AMBIENTE SOFREU MUITO MAIS SOB SADDAM

Cláudio Angelo

Comparado aos 10 bilhões de litros de petróleo derramados no Iraque e no Kuait -1,5 bilhão só nas águas do golfo Pérsico- na Guerra do Golfo, o dano ambiental da última ação militar americana foi pequeno. Mas os cientistas encarregados de avaliar a situação do ambiente do país no pós-guerra já têm um pesadelo pela frente: o passivo ecológico da ditadura de Saddam Hussein.
A conclusão é de um estudo do Pnuma (Programa das Nações Unidas para o Meio Ambiente), divulgado no final de abril, que servirá para orientar a reconstrução ambiental do país. "A Guerra Irã-Iraque, a Guerra do Golfo e os serviços internos como a drenagem dos pântanos da Mesopotâmia cobraram seu preço", disse à Folha Nick Nuttall, porta-voz do Pnuma.
Somados aos 12 anos de bloqueio econômico, que impediram a importação de equipamentos e de produtos químicos usados no tratamento de água e esgotos, os conflitos anteriores arrasaram o sistema de saneamento do país e provocaram desastres ambientais cuja dimensão só será avaliada agora, quando especialistas do Pnuma começarem a trabalhar. O impacto da última guerra ainda é desconhecido. Mas, em seu afã pelo controle dos campos de petróleo do Iraque, os norte-americanos evitaram uma nova catástrofe no Golfo. Apenas nove poços pegaram fogo, além das trincheiras de petróleo em Bagdá. Problemas de poluição no ar que essas trincheiras causaram na capital serão avaliados.
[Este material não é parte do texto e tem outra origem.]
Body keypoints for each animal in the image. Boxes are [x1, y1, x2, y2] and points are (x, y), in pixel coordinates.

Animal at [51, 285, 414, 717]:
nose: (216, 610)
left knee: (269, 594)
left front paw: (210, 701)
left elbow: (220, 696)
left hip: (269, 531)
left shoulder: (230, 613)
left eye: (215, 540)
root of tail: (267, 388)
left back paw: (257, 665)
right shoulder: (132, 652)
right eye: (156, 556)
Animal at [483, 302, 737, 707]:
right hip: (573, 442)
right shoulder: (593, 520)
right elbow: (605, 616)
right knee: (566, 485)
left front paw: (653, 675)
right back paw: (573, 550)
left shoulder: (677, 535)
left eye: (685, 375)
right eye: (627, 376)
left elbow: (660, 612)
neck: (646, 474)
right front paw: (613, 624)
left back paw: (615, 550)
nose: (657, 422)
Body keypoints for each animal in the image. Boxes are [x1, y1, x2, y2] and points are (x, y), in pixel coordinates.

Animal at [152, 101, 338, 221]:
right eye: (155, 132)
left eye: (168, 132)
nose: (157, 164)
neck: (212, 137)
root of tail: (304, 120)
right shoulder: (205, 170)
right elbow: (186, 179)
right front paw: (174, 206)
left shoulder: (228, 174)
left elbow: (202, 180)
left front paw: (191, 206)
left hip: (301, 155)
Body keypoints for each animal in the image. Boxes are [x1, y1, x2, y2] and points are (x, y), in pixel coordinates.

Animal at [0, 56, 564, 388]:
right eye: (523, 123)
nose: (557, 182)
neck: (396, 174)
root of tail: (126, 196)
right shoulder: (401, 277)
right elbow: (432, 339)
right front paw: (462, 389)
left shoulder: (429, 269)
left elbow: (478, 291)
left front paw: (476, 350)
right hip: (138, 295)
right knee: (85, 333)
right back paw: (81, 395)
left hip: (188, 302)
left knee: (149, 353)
Também está na mira o potencial risco para a saúde e o ambiente da descarga de quase 300 toneladas de projéteis de urânio empobrecido pelos tanques anglo-americanos. O resto é com Saddam. Antes da guerra, 19% dos iraquianos corriam risco de morte devido à falta de água e saneamento básico. De 1974 a 1999, o país perdeu 57% de sua cobertura florestal. A construção de represas nos rios Tigre e Eufrates destruiu quase totalmente uma das principais zonas alagadas do
mundo, os pântanos da Mesopotâmia.
Os pântanos, que cobriam originalmente uma área de cerca de 20 mil km2 no sul do país, são considerados um berçário importante para peixes do Golfo, além de abrigar 134 espécies de ave (algumas migratórias, como cegonhas e o íbis sagrado, extinto no local) e mamíferos como lontras.
Naquela região, considerada por alguns acadêmicos como o local do Éden bíblico, prosperaram civilizações como a suméria e a assíria, 5.000 anos atrás. Os remanescentes desses povos são os
árabes dos pântanos, os madans. Os pântanos começaram a secar principalmente na última metade do século 20, devido à construção de diversas represas a montante no Tigre e no Eufrates.
Em 2001, um estudo do Pnuma usando imagens de satélite mostrou que 90% da região havia secado. Uma atualização do estudo, no mês passado, revelou que um terço desses 10% já havia se perdido e que em cinco anos os pântanos vão desaparecer totalmente.
Em 1991, os árabes dos pântanos, que são xiitas -ramo muçulmano majoritário no país-, se rebelaram contra o regime de Saddam. Além de esmagar o levante, o ditador ordenou a construção de canais para drenar a água do Eufrates e secar os pântanos. As obras ganharam nomes como "rio Mãe de Todas as Batalhas" e "rio Saddam". Cerca de 40 mil árabes dos pântanos vivem em campos de refugiados no Irã. A ONU e vários grupos de cientistas nos EUA e no Reino Unido têm planos para restaurar os pântanos mesopotâmicos, restituindo o fluxo de água, a princípio, a partir das 32 represas rio acima. O projeto Éden de Novo, que tem financiamento de US$ 200 mil do Departamento de Estado dos EUA, almeja transformar outra vez em pântano parte do deserto recente que ficou famoso pelas imagens de TV de tempestades de areia, durante a guerra. O plano corre o risco, porém, de causar outra tragédia: a salinização do solo pode transformar o pântano numa piscina de água salgada. A liberação de água sobre solos contaminados com poluentes causaria outro desastre, já que os pântanos estão integrados ao ecossistema do golfo Pérsico.